Una delle regole fondamentali del diritto delle successioni è la nullità dei patti successori sancito dall’art. 458 c.c.
Questa norma, in buona sostanza, vieta che il testatore possa disporre dei propri beni attraverso un accordo con i propri eredi. Nello stesso tempo un soggetto (futuro erede) non può disporre dei diritti che gli spetteranno su di una futura eredità, né può rinunciare ai medesimi.
L’unico strumento giuridico che la legge riconosce ad una persona per regolare i propri interessi post mortem è il testamento.
Questa fondamentale regola è stata in parte “scalfita” dall’introduzione nel 2006 del Patto di Famiglia.
Con il patto di famiglia, in deroga a quanto previsto dall’art. 458 c.c., è possibile per un soggetto decidere già in vita la sorte di determinati beni.
La norma è rivolta esclusivamente ai titolari di azienda o di partecipazioni societarie. In questi casi, infatti, è possibile per il titolare decidere attraverso un contratto di trasferire l’azienda o le partecipazioni societarie ad uno o più dei suoi discendenti.
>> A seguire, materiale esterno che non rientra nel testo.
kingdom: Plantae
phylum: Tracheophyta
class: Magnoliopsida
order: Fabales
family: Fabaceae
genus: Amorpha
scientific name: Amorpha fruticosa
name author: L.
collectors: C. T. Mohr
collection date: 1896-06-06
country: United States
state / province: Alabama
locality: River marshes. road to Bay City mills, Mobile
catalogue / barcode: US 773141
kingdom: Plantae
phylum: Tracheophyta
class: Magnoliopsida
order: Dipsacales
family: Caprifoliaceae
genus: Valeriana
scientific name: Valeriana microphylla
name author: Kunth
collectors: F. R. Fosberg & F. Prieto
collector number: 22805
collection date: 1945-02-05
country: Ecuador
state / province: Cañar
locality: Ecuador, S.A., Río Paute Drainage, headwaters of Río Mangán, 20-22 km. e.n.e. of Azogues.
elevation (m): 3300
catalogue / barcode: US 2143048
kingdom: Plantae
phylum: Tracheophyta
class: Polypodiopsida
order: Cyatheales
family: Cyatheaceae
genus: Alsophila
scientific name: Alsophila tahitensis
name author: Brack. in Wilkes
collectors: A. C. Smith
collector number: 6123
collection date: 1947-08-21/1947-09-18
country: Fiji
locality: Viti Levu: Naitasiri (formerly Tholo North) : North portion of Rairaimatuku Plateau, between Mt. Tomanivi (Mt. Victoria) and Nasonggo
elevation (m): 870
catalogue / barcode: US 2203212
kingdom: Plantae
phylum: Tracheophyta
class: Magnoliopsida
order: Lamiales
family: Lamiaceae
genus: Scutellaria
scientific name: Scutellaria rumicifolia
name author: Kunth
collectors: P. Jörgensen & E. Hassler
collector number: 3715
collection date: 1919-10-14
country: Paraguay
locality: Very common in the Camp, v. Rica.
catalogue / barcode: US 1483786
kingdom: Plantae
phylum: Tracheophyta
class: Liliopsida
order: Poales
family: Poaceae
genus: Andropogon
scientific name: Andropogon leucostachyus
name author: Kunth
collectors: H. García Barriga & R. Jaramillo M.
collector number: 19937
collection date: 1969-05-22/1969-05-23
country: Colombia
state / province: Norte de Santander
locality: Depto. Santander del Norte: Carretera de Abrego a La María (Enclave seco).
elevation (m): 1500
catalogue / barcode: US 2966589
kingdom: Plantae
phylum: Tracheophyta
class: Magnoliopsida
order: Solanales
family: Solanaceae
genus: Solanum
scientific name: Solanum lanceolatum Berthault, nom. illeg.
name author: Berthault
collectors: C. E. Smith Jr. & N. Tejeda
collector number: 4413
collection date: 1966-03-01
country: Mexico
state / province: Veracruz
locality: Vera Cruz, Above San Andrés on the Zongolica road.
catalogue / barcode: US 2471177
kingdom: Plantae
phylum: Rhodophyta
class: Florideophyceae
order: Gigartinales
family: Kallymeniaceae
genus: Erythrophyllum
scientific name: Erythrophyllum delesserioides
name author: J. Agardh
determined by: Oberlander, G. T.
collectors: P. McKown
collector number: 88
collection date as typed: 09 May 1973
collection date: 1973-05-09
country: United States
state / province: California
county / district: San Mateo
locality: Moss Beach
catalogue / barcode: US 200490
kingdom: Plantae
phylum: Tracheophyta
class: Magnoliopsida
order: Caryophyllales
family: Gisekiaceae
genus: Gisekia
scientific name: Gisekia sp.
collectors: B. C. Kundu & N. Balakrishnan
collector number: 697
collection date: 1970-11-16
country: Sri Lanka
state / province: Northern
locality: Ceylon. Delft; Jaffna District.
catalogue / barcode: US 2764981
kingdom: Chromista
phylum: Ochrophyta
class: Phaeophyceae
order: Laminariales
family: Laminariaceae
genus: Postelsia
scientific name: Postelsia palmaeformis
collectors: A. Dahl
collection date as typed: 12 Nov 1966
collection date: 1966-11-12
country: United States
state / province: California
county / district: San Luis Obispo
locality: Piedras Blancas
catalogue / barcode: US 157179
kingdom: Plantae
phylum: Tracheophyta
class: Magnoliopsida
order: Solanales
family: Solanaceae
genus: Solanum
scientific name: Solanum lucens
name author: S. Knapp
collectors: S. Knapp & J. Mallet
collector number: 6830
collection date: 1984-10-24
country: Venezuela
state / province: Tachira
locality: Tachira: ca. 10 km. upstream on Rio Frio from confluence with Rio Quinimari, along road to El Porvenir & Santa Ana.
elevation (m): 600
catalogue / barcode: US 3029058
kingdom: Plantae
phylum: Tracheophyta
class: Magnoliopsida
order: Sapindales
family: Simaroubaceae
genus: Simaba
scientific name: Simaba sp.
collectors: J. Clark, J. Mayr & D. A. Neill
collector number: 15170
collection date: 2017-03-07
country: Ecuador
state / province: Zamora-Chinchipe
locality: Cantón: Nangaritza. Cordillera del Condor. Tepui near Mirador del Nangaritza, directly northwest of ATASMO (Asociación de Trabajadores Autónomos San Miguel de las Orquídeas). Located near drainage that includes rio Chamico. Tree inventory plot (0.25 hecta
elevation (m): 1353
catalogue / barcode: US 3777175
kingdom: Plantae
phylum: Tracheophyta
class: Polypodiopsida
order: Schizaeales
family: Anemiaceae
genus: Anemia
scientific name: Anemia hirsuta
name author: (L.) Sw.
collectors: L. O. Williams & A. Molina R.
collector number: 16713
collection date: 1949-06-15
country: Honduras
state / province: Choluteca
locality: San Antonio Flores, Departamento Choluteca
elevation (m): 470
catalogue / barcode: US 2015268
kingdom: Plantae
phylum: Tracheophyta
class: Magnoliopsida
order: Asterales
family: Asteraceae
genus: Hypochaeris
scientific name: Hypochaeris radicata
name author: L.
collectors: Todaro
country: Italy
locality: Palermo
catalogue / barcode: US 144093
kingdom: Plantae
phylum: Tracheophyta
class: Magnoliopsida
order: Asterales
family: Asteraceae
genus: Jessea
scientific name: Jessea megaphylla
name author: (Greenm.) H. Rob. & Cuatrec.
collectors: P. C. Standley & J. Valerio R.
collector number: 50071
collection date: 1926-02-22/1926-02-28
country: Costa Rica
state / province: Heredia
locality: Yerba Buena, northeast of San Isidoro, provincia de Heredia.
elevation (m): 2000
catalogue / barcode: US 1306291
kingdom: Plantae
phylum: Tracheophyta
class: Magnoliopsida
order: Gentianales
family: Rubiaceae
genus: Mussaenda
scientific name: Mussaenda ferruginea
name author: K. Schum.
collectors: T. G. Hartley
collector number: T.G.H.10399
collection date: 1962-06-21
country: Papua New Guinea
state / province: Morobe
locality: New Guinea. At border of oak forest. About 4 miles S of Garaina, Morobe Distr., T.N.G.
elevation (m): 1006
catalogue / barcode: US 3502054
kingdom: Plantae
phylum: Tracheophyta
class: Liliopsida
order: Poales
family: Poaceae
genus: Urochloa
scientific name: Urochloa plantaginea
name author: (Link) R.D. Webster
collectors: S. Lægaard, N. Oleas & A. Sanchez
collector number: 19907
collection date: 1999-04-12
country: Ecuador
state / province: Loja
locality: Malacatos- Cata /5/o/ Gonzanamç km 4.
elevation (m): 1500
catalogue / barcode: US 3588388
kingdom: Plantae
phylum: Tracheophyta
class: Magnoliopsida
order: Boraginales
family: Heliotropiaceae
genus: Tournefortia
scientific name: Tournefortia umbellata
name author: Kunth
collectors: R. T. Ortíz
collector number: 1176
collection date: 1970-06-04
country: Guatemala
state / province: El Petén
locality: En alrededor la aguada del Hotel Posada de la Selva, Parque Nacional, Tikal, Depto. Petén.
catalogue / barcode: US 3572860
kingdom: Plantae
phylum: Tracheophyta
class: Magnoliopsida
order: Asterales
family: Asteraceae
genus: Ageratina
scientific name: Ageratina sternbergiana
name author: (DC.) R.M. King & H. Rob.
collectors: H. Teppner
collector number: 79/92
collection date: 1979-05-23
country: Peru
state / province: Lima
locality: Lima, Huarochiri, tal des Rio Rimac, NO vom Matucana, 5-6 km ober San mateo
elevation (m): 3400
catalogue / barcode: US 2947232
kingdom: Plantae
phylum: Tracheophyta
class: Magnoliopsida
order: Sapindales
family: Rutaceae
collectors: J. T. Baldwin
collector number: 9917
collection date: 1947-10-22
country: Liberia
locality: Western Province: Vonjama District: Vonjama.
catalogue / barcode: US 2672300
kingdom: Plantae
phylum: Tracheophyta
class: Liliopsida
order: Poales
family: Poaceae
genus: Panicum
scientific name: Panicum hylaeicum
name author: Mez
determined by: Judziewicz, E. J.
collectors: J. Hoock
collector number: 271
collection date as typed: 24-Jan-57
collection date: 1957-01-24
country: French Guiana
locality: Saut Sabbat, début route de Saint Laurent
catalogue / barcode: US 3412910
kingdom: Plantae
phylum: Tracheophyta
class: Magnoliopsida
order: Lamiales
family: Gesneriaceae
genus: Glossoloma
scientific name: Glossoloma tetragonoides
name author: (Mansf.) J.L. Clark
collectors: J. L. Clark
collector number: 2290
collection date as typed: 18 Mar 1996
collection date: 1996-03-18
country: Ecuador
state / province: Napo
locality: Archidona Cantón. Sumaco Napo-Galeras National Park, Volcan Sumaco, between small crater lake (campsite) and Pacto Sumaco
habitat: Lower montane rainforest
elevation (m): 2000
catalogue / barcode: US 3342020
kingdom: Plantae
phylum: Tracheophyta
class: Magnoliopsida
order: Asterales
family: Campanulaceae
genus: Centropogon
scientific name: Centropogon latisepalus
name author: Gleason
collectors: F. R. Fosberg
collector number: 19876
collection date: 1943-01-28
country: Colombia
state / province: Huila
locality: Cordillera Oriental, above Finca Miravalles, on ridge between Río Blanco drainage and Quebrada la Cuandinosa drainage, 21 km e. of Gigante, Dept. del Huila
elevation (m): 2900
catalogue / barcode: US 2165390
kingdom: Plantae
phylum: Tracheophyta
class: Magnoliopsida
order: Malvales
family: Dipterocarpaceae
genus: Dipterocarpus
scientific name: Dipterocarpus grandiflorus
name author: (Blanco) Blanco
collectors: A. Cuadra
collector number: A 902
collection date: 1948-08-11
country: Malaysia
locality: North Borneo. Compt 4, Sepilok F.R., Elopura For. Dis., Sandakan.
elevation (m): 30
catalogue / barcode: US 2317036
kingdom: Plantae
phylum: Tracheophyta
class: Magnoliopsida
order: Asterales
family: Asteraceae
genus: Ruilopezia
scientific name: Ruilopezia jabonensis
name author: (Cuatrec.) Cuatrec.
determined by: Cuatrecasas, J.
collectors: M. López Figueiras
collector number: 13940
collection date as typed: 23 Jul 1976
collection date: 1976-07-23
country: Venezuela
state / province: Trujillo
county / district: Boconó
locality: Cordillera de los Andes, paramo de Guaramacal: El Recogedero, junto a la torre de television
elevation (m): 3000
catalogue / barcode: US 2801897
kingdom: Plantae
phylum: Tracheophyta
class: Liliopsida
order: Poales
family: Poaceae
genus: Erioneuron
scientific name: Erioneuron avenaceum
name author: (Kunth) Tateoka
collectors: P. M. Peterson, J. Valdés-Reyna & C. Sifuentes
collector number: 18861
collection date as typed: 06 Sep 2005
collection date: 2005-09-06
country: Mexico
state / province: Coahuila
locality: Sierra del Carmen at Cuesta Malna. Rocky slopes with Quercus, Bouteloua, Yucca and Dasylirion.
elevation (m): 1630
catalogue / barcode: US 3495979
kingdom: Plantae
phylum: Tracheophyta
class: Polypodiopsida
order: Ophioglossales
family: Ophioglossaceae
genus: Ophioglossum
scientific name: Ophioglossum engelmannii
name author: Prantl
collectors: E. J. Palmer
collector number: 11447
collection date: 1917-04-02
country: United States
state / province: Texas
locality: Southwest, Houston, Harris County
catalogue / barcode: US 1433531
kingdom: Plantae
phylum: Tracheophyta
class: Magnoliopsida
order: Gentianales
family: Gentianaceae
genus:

Si tratta, in altri termini, di una disposizione che ha previsto, per la prima volta nel nostro panorama legislativo, la possibilità di agevolare l’imprenditore nel c.d. “passaggio generazionale della società”.
È infatti noto (e naturale) che tra i figli di un determinato imprenditore ve ne possa essere uno, o più di uno, più portato per la gestione dell’azienda, ragion per cui è preferibile che sia costui a gestire l’azienda quando l’imprenditore avrà cessato di vivere.
Con il patto di famiglia è oggi possibile per l’imprenditore “sistemare” già in vita, senza rischiare future impugnative di eredità, la propria azienda.